You have to Crawl before you can Talk
In recent days, the news crawl on the 24 hour cable networks have begun to include multiple avian flu alerts. Quarantines in Iraq. Dead Swans in Germany. Avian Flu spreading in Nigeria. More Deaths in Indonesia.
Not a lot of detail, but useful in it’s way.
By continually scrolling these stories, people are getting used to the idea that there really is a story here. Every once in awhile, the news stations actually run a 3 minute story, complete with pictures of birds being culled by moon-suited health workers. Slowly, almost excruciatingly so, the media has started ramping up the coverage, and the threat is beginning to sink into the collective consciousness.

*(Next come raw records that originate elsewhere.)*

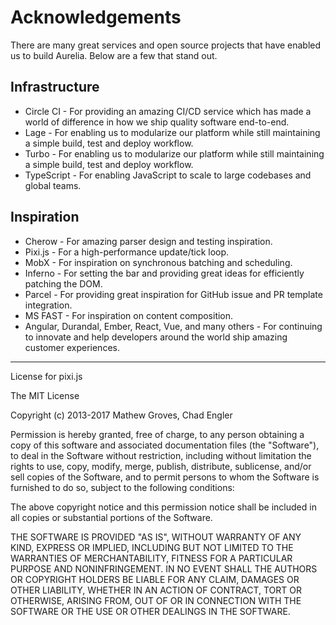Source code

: # Acknowledgements

There are many great services and open source projects that have enabled us to build Aurelia. Below are a few that stand out.

## Infrastructure

* Circle CI - For providing an amazing CI/CD service which has made a world of difference in how we ship quality software end-to-end.
* Lage - For enabling us to modularize our platform while still maintaining a simple build, test and deploy workflow.
* Turbo - For enabling us to modularize our platform while still maintaining a simple build, test and deploy workflow.
* TypeScript - For enabling JavaScript to scale to large codebases and global teams.

## Inspiration

* Cherow - For amazing parser design and testing inspiration.
* Pixi.js - For a high-performance update/tick loop.
* MobX - For inspiration on synchronous batching and scheduling.
* Inferno - For setting the bar and providing great ideas for efficiently patching the DOM.
* Parcel - For providing great inspiration for GitHub issue and PR template integration.
* MS FAST - For inspiration on content composition.
* Angular, Durandal, Ember, React, Vue, and many others - For continuing to innovate and help developers around the world ship amazing customer experiences.

---

License for pixi.js

The MIT License

Copyright (c) 2013-2017 Mathew Groves, Chad Engler

Permission is hereby granted, free of charge, to any person obtaining a copy
of this software and associated documentation files (the "Software"), to deal
in the Software without restriction, including without limitation the rights
to use, copy, modify, merge, publish, distribute, sublicense, and/or sell
copies of the Software, and to permit persons to whom the Software is
furnished to do so, subject to the following conditions:

The above copyright notice and this permission notice shall be included in
all copies or substantial portions of the Software.

THE SOFTWARE IS PROVIDED "AS IS", WITHOUT WARRANTY OF ANY KIND, EXPRESS OR
IMPLIED, INCLUDING BUT NOT LIMITED TO THE WARRANTIES OF MERCHANTABILITY,
FITNESS FOR A PARTICULAR PURPOSE AND NONINFRINGEMENT. IN NO EVENT SHALL THE
AUTHORS OR COPYRIGHT HOLDERS BE LIABLE FOR ANY CLAIM, DAMAGES OR OTHER
LIABILITY, WHETHER IN AN ACTION OF CONTRACT, TORT OR OTHERWISE, ARISING FROM,
OUT OF OR IN CONNECTION WITH THE SOFTWARE OR THE USE OR OTHER DEALINGS IN
THE SOFTWARE.
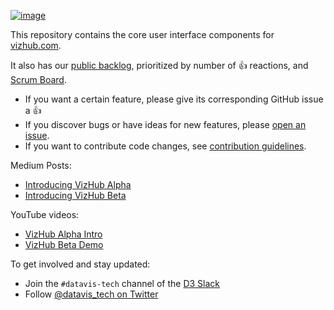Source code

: [![image](https://user-images.githubusercontent.com/68416/46601539-05f7ba00-cb0b-11e8-90eb-587dc927962e.png)](https://vizhub.com/curran/5c907e49d0294538aad03ad1f41e1e28)

This repository contains the core user interface components for [vizhub.com](https://vizhub.com).

It also has our [public backlog](https://github.com/datavis-tech/vizhub-ui/issues?q=is%3Aissue+is%3Aopen+sort%3Areactions-%2B1-desc), prioritized by number of :thumbsup: reactions, and [Scrum Board](https://github.com/datavis-tech/vizhub-ui/projects/1).

 * If you want a certain feature, please give its corresponding GitHub issue a :thumbsup:
 * If you discover bugs or have ideas for new features, please [open an issue](https://github.com/datavis-tech/vizhub-ui/issues/new?template=upvotable.md).
 * If you want to contribute code changes, see [contribution guidelines](CONTRIBUTING.md).

Medium Posts:
 * [Introducing VizHub Alpha](https://medium.com/@currankelleher/introducing-vizhub-75644cb8bba6)
 * [Introducing VizHub Beta](https://medium.com/@currankelleher/introducing-vizhub-beta-2edc4a0a1908)

YouTube videos:
 * [VizHub Alpha Intro](https://www.youtube.com/watch?v=5KlhI67cueI&feature=youtu.be)
 * [VizHub Beta Demo](https://www.youtube.com/watch?v=qaOzZ7L3dJo)

To get involved and stay updated:

 * Join the `#datavis-tech` channel of the [D3 Slack](https://d3-slackin.herokuapp.com/)
 * Follow [@datavis_tech on Twitter](https://twitter.com/datavis_tech)
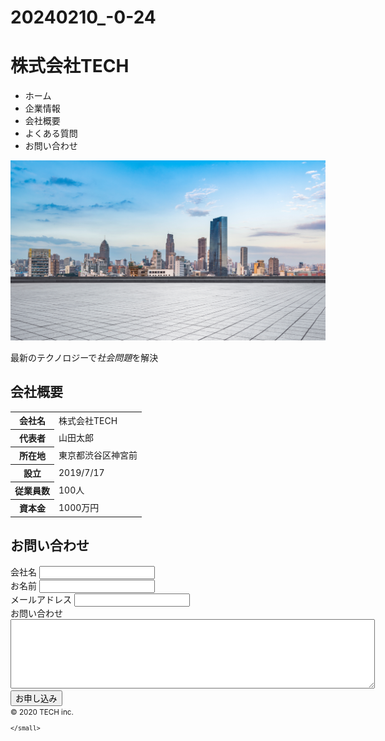 # 20240210_-0-24
<div>
    <h1>株式会社TECH</h1>
    <ul>
        <li>ホーム</li>
        <li>企業情報</li>
        <li>会社概要</li>
        <li>よくある質問</li>
        <li>お問い合わせ</li>
    </ul>
</div>
    <div>
        <img src="mv.png">
    </div>
<p>最新のテクノロジーで<em>社会問題</em>を解決</p>
<h2>会社概要</h2>
<table>
    <tr>
        <th>会社名</th>
        <td>株式会社TECH</td>
    </tr>
    <tr>
        <th>代表者</th>
        <td>山田太郎</td>
        </tr>
        <tr>
            <th>所在地</th>
            <td>東京都渋谷区神宮前</td>
        </tr>
        <tr>
            <th>設立</th>
            <td>2019/7/17</td>
        </tr>
        <tr>
            <th>従業員数</th>
            <td>100人</td>
        </tr>
        <tr>
            <th>資本金</th>
            <td>1000万円</td>
        </tr>
    </table>
<h2>お問い合わせ</h2>
<form action="detail.html">
    <div>
        会社名
            <input type="text" name="company" />
        </div>
    <div>
        お名前
            <input type="text" name="name" />
        </div>
    <div>
        メールアドレス
            <input type="text" name="email" />
        </div>
        <div>
            <label for="message">お問い合わせ</label>
            <textarea id="message" name="message" rows="7" cols="70"></textarea>
        </div>
        <input type="submit" value="お申し込み">
    </form>
    <small>&copy; 2020 TECH inc.

    </small>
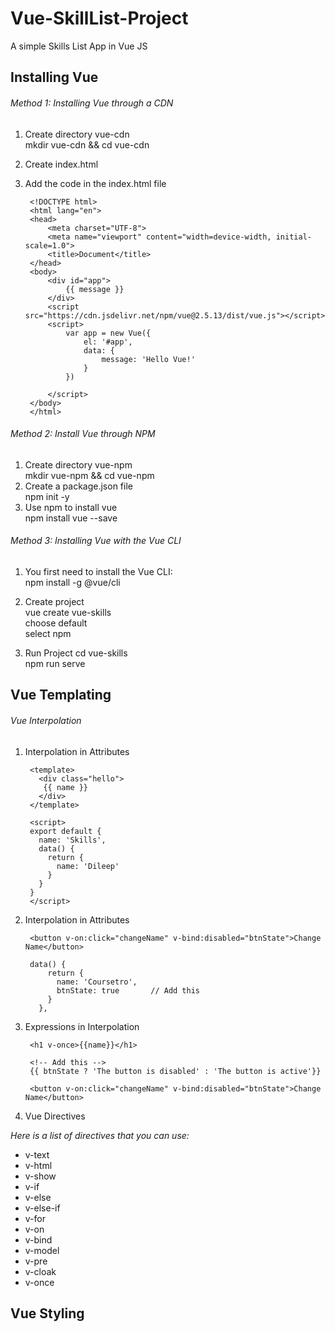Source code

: # Vue-SkillList-Project
A simple Skills List App in Vue JS

## Installing Vue

###### Method 1: Installing Vue through a CDN
1. Create directory vue-cdn  
        mkdir vue-cdn && cd vue-cdn  
2. Create index.html  
3. Add the code in the index.html file

        <!DOCTYPE html>
        <html lang="en">
        <head>
            <meta charset="UTF-8">
            <meta name="viewport" content="width=device-width, initial-scale=1.0">
            <title>Document</title>
        </head>
        <body>
            <div id="app">
                {{ message }}
            </div>
            <script src="https://cdn.jsdelivr.net/npm/vue@2.5.13/dist/vue.js"></script>
            <script>
                var app = new Vue({
                    el: '#app',
                    data: {
                        message: 'Hello Vue!'
                    }
                })

            </script>
        </body>
        </html>
        
###### Method 2: Install Vue through NPM
 
1. Create directory vue-npm  
      mkdir vue-npm && cd vue-npm
2. Create a package.json file  
      npm init -y
3. Use npm to install vue  
      npm install vue --save
      
###### Method 3: Installing Vue with the Vue CLI

1. You first need to install the Vue CLI:  
    npm install -g @vue/cli
    
2. Create project  
    vue create vue-skills  
    choose default  
    select npm

3. Run Project
    cd vue-skills  
    npm run serve
    
## Vue Templating

###### Vue Interpolation

1. Interpolation in Attributes

        <template>
          <div class="hello">
           {{ name }}
          </div>
        </template>

        <script>
        export default {
          name: 'Skills',
          data() {
            return {
              name: 'Dileep'
            }
          }
        }
        </script>
        
2. Interpolation in Attributes

        <button v-on:click="changeName" v-bind:disabled="btnState">Change Name</button>
        
        data() {
            return {
              name: 'Coursetro',
              btnState: true       // Add this
            }
          },

3. Expressions in Interpolation

        <h1 v-once>{{name}}</h1>

        <!-- Add this -->
        {{ btnState ? 'The button is disabled' : 'The button is active'}}

        <button v-on:click="changeName" v-bind:disabled="btnState">Change Name</button>
        
4. Vue Directives  

*Here is a list of directives that you can use:*

* v-text
* v-html
* v-show
* v-if
* v-else
* v-else-if
* v-for
* v-on
* v-bind
* v-model
* v-pre
* v-cloak
* v-once

## Vue Styling




 
 

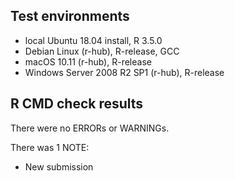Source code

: ## Test environments

* local Ubuntu 18.04 install, R 3.5.0
* Debian Linux (r-hub), R-release, GCC
* macOS 10.11 (r-hub), R-release
* Windows Server 2008 R2 SP1 (r-hub), R-release

## R CMD check results

There were no ERRORs or WARNINGs.

There was 1 NOTE:

* New submission

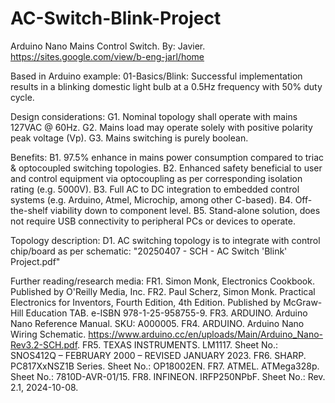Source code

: # AC-Switch-Blink-Project
Arduino Nano Mains Control Switch.
By: Javier.
https://sites.google.com/view/b-eng-jarl/home

Based in Arduino example: 01-Basics/Blink:
  Successful implementation results in a blinking domestic light bulb at a 0.5Hz frequency with 50% duty cycle.

Design considerations:
  G1. Nominal topology shall operate with mains 127VAC @ 60Hz.
  G2. Mains load may operate solely with positive polarity peak voltage (Vp).
  G3. Mains switching is purely boolean.

Benefits:
  B1. 97.5% enhance in mains power consumption compared to triac & optocoupled switching topologies.
  B2. Enhanced safety beneficial to user and control equipment via optocoupling as per corresponding isolation rating (e.g. 5000V).
  B3. Full AC to DC integration to embedded control systems (e.g. Arduino, Atmel, Microchip, among other C-based).
  B4. Off-the-shelf viability down to component level.
  B5. Stand-alone solution, does not require USB connectivity to peripheral PCs or devices to operate.

Topology description:
  D1. AC switching topology is to integrate with control chip/board as per schematic: "20250407 - SCH - AC Switch 'Blink' Project.pdf"

Further reading/research media:
  FR1. Simon Monk, Electronics Cookbook. Published by O'Reilly Media, Inc.
  FR2. Paul Scherz, Simon Monk. Practical Electronics for Inventors, Fourth Edition, 4th Edition. Published by McGraw-Hill Education TAB. e-ISBN 978-1-25-958755-9.
  FR3. ARDUINO. Arduino Nano Reference Manual. SKU: A000005.
  FR4. ARDUINO. Arduino Nano Wiring Schematic. https://www.arduino.cc/en/uploads/Main/Arduino_Nano-Rev3.2-SCH.pdf.
  FR5. TEXAS INSTRUMENTS. LM1117. Sheet No.: SNOS412Q – FEBRUARY 2000 – REVISED JANUARY 2023.
  FR6. SHARP. PC817XxNSZ1B Series. Sheet No.: OP18002EN.
  FR7. ATMEL. ATMega328p. Sheet No.: 7810D-AVR-01/15.
  FR8. INFINEON. IRFP250NPbF. Sheet No.: Rev. 2.1, 2024-10-08.
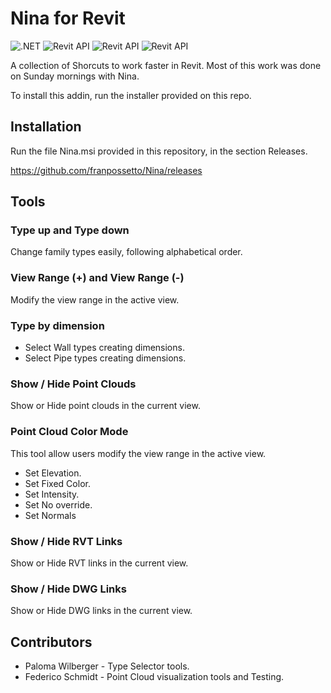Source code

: # Nina for Revit
![.NET](https://img.shields.io/badge/.NET-4.7-green.svg)
![Revit API](https://img.shields.io/badge/RevitAPI-2018-blue.svg)
![Revit API](https://img.shields.io/badge/RevitAPI-2019-blue.svg)
![Revit API](https://img.shields.io/badge/RevitAPI-2020-blue.svg)

A collection of Shorcuts to work faster in Revit.
Most of this work was done on Sunday mornings with Nina.

To install this addin, run the installer provided on this repo. 

## Installation

Run the file Nina.msi provided in this repository, in the section Releases.

https://github.com/franpossetto/Nina/releases

## Tools

### Type up and Type down
Change family types easily, following alphabetical order.

### View Range (+) and View Range (-)
Modify the view range in the active view.

### Type by dimension
- Select Wall types creating dimensions.
- Select Pipe types creating dimensions.

### Show / Hide Point Clouds
Show or Hide point clouds in the current view.

### Point Cloud Color Mode
This tool allow users modify the view range in the active view.
- Set Elevation.
- Set Fixed Color.
- Set Intensity.
- Set No override.
- Set Normals

### Show / Hide RVT Links
Show or Hide RVT links in the current view.

### Show / Hide DWG Links
Show or Hide DWG links in the current view.

## Contributors
- Paloma Wilberger - Type Selector tools.
- Federico Schmidt - Point Cloud visualization tools and Testing.
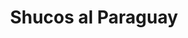 ---
title: "Shucos al Paraguay"
url: /san-lucas-sacatepequez/shucos-al-paraguay/
shop: comodidad
---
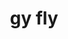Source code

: ---
layout: home

title: gy fly
titleTemplate: 基于vitepress的个人网站
hero:
  name: gy fly
  text: 基于vitepress的个人网站
  tagline: 种一棵树最好的时间是十年前，其次就是现在。
  actions:
    - theme: brand
      text: 立即进入 →
      link: /zh/skill/front/swordsman/

  image:
      src: /images/logo.png
      alt: 

features:
  - title: 技术相关
    details: 前端知识、日常问题、学习心得记录等
  - title: 美文推荐
    details: 经典语录、收藏美文
  - title: 其他
    details: 推荐的视频解说博主、github 大佬等
footer: MIT Licensed | Copyright © 2022-03-04-present G.Y
---
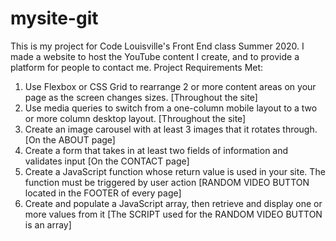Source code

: # mysite-git
This is my project for Code Louisville's Front End class Summer 2020. I made a website to host the YouTube content I create, and to provide a platform for people to contact me. 
Project Requirements Met:
1) Use Flexbox or CSS Grid to rearrange 2 or more content areas on your page as the screen changes sizes. [Throughout the site]
2) Use media queries to switch from a one-column mobile layout to a two or more column desktop layout. [Throughout the site]
3) Create an image carousel with at least 3 images that it rotates through. [On the ABOUT page]
4) Create a form that takes in at least two fields of information and validates input [On the CONTACT page]
5) Create a JavaScript function whose return value is used in your site. The function must be triggered by user action [RANDOM VIDEO BUTTON located in the FOOTER of every page]
6) Create and populate a JavaScript array, then retrieve and display one or more values from it [The SCRIPT used for the RANDOM VIDEO BUTTON is an array]
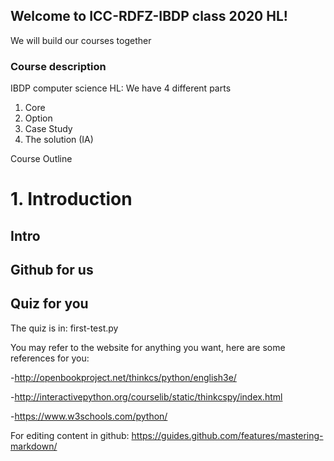 ## Welcome to ICC-RDFZ-IBDP class 2020 HL!

We will build our courses together

### Course description

IBDP computer science HL:
We have 4 different parts
1. Core
2. Option
3. Case Study
4. The solution (IA)

Course Outline
# 1. Introduction
## Intro
## Github for us
## Quiz for you


The quiz is in: first-test.py

You may refer to the website for anything you want, here are some references for you:

-http://openbookproject.net/thinkcs/python/english3e/

-http://interactivepython.org/courselib/static/thinkcspy/index.html

-https://www.w3schools.com/python/



For editing content in github:
https://guides.github.com/features/mastering-markdown/
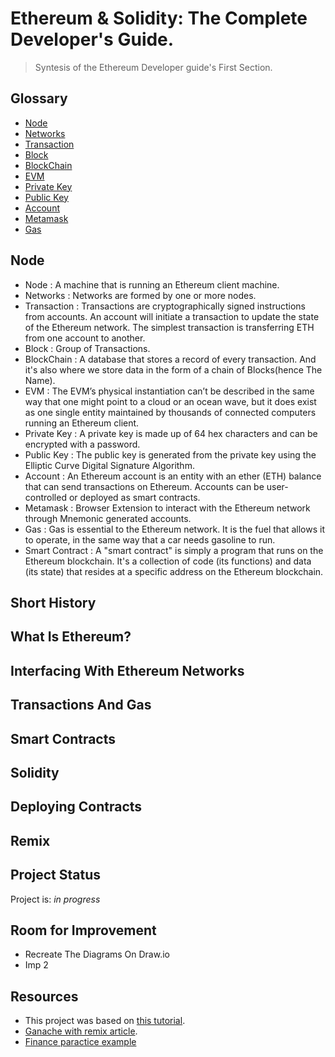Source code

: # Ethereum & Solidity: The Complete Developer's Guide.
> Syntesis of the Ethereum Developer guide's First Section.

## Glossary
* [Node](#node)
* [Networks](#networks)
* [Transaction](#transaction)
* [Block](block)
* [BlockChain](#blockChain)
* [EVM](#EVM)
* [Private Key](#private-key)
* [Public Key](#public-key)
* [Account](#account)
* [Metamask](#project-status)
* [Gas](#resources)


## Node

- Node : A machine that is running an Ethereum client machine.
- Networks : Networks are formed by one or more nodes.
- Transaction : Transactions are cryptographically signed instructions from accounts. An account will initiate a transaction to update the state of the Ethereum network. The simplest transaction is transferring ETH from one account to another.
- Block : Group of Transactions. 
- BlockChain : A database that stores a record of every transaction. And it's also where we store data in the form of a chain of Blocks(hence The Name).
- EVM : The EVM’s physical instantiation can’t be described in the same way that one might point to a cloud or an ocean wave, but it does exist as one single entity maintained by thousands of connected computers running an Ethereum client.
- Private Key : A private key is made up of 64 hex characters and can be encrypted with a password.
- Public Key : The public key is generated from the private key using the Elliptic Curve Digital Signature Algorithm.
- Account : An Ethereum account is an entity with an ether (ETH) balance that can send transactions on Ethereum. Accounts can be user-controlled or deployed as smart contracts.
- Metamask : Browser Extension to interact with the Ethereum network through Mnemonic generated accounts.
- Gas : Gas is essential to the Ethereum network. It is the fuel that allows it to operate, in the same way that a car needs gasoline to run.
- Smart Contract : A "smart contract" is simply a program that runs on the Ethereum blockchain. It's a collection of code (its functions) and data (its state) that resides at a specific address on the Ethereum blockchain.


## Short History


## What Is Ethereum?


## Interfacing With Ethereum Networks

## Transactions And Gas


## Smart Contracts 


## Solidity 


## Deploying Contracts


## Remix


## Project Status
Project is: _in progress_ 

## Room for Improvement

- Recreate The Diagrams On Draw.io
- Imp 2

## Resources
- This project was based on [this tutorial](https://www.udemy.com/course/ethereum-and-solidity-the-complete-developers-guide/).
- [Ganache with remix article](https://medium.com/@kacharlabhargav21/using-ganache-with-remix-and-metamask-446fe5748ccf).
- [Finance paractice example](https://github.com/vmieres/Smart-contracts-with-Solidity)


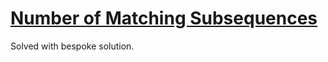 # [Number of Matching Subsequences](https://leetcode.com/problems/number-of-matching-subsequences/)
Solved with bespoke solution.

It’s a start. But until Larry King or Bill O’Reilly devote massive airtime to avian flu, we still have a long way to go. We need prime time specials on the major networks. Public service announcements (and not at 3am) on all channels. We need to spend at least as much time covering this as we expend on celebrity news. Brad Pitt, Anjolina Jolie, and Jennifer Aniston are important, but maybe not quite as important as a killer pandemic.
The wire services, like AP and Reuters, have begun to cover this story, although newspapers tend to bury these articles, instead of running them on page 1.
Recent headlines include:
Bird flu ‘could take 142m lives’ (CNN.com)
US mobilizes global effort against bird flu
Bird flu pandemic would spark global downturn: report
Bird flu could kill 214,000 Australians
Two suspected bird flu patients die in Indonesia
Europe stands guard against bird flu
Alarming headlines. 142 Million deaths possible (considered a low estimate by some), economic implications, global mobilization efforts.
And yet, somehow, none of this is on the average American’s radar screen.
Hopefully, that will change. Hopefully the avian flu will wait, allowing the clueless time to play catch up. But right now, I’m not hopeful.